At the centre of Reunion is a family heirloom – an exquisite ornamental crystalline vase, shattered long ago. Ellie carries a fragment of it on her person, and spends much of the film searching the boxes for the other pieces. It is a symbol of both this family’s fragmentation, and of Ellie’s desire, however vain, to repair and reintegrate what has become broken before starting her own family. Like Abattoir (2016), Winchester (2018), The Witch in the Window (2018) and Girl on the Third Floor (2019), Mahaffy’s feature unfolds to the rhythm of reconstruction work. As Gus can be heard outside hammering and sawing at the house’s restoration, Ellie is engaged in her own attempted acts of refurbishment, piecing together half-remembered, half-understood incidents from her childhood – some glimpsed through a keyhole (framing their illicitness), others witnessed more directly but partially suppressed, and others inflected with what she has been told to believe. Naturally, in keeping with the fixations of her research, Ellie plugs the holes in her own history with elements of the occult. Convinced of her own darkly sordid imperfection, and desperate to expiate a past that she can only really see through a child’s uncomprehending eyes and imagination, Ellie will eventually echo the cycle in which she has become caught, no doubt spreading further a fractured legacy that she is tragically incapable of mending. 
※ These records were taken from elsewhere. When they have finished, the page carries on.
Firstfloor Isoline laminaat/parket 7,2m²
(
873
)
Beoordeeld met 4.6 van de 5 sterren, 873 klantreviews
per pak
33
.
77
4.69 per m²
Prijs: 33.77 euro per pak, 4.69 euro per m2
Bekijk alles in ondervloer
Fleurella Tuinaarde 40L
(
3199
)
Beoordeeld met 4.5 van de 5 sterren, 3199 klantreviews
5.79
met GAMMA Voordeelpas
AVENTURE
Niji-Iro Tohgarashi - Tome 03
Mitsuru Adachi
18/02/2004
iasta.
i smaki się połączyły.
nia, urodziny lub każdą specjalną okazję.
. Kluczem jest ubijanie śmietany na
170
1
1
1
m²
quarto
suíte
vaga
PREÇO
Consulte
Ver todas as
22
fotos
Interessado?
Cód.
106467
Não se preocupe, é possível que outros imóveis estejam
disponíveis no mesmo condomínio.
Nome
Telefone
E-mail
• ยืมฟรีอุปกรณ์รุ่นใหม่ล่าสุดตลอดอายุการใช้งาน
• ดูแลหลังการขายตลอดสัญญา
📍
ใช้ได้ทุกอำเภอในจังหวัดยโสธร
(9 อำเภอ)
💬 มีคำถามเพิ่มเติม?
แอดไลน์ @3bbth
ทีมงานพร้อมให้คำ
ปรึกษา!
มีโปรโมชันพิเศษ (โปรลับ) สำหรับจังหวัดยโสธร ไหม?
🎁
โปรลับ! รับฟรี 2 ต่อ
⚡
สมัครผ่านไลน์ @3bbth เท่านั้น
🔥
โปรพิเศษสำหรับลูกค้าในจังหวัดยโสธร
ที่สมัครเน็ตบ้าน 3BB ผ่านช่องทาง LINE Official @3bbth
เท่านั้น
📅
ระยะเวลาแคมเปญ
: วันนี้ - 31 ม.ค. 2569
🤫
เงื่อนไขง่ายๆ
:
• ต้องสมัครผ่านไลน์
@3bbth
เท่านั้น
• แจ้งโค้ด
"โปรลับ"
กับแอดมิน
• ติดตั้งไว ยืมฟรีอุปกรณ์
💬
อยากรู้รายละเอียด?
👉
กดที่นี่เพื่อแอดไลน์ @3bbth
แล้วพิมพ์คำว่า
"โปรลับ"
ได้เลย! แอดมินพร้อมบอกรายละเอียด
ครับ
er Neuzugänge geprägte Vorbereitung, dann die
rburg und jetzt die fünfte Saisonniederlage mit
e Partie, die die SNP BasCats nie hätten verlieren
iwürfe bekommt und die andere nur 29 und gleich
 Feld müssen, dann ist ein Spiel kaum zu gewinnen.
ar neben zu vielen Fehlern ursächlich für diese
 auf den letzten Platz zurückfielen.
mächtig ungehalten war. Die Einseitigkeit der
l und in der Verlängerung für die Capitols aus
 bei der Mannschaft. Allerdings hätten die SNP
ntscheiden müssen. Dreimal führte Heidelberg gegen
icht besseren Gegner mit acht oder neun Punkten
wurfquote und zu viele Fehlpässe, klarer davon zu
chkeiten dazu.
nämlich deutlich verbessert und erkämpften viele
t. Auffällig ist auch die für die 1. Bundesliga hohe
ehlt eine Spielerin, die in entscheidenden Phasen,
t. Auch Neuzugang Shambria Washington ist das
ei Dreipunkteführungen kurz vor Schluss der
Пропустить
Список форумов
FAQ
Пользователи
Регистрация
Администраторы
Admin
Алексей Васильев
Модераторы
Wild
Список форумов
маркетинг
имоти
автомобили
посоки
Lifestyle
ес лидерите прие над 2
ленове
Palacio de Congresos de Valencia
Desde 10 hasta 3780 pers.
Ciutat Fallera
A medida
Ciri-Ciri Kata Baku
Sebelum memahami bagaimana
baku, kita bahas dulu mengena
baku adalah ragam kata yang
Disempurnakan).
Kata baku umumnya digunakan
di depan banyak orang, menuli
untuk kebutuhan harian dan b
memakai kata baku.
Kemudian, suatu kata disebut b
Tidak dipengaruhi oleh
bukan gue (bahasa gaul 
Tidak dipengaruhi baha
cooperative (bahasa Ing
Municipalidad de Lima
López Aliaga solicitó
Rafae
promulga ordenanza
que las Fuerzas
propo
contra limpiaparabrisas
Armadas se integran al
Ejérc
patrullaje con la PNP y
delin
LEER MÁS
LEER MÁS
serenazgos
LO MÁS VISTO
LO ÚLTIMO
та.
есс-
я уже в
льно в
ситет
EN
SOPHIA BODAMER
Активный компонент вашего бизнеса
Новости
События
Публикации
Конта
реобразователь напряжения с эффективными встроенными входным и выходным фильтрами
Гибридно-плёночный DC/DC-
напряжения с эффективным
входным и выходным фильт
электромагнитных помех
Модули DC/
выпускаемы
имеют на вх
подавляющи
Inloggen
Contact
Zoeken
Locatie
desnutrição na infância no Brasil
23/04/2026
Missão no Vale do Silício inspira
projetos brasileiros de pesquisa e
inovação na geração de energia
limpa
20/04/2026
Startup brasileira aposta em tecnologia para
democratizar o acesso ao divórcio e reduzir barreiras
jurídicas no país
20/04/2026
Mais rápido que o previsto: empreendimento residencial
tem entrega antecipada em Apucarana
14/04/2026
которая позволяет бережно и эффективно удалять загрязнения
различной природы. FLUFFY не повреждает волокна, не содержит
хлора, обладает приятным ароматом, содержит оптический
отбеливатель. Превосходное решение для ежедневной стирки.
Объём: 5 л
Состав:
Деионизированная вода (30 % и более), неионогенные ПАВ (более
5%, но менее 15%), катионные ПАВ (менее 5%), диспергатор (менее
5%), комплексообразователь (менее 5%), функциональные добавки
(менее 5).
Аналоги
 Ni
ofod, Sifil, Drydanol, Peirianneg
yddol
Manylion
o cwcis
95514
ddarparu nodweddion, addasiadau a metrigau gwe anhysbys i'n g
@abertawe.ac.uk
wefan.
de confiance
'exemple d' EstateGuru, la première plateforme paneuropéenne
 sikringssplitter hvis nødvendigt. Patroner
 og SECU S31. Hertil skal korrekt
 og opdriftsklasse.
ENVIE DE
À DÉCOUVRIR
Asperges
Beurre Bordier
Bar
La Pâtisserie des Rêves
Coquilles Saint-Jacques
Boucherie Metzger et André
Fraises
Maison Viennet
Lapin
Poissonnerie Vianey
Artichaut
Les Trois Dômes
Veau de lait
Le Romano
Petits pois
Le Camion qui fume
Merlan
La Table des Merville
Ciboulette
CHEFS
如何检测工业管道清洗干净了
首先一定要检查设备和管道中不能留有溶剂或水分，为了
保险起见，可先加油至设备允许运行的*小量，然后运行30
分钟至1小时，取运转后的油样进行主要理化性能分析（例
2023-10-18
Made to resonate with the plaintive score of Steven Lord and Tim Oxton, Reunion is a nuanced, slippery psychodrama, preferring intimation to exposition, and leaving the viewer ultimately unsure whether to celebrate or fear its anxious heroine’s apparent escape from deep dysfunction. “I’m not crazy!”, Ellie insists, not entirely convincingly – but the best gothic is built on foundations of madness.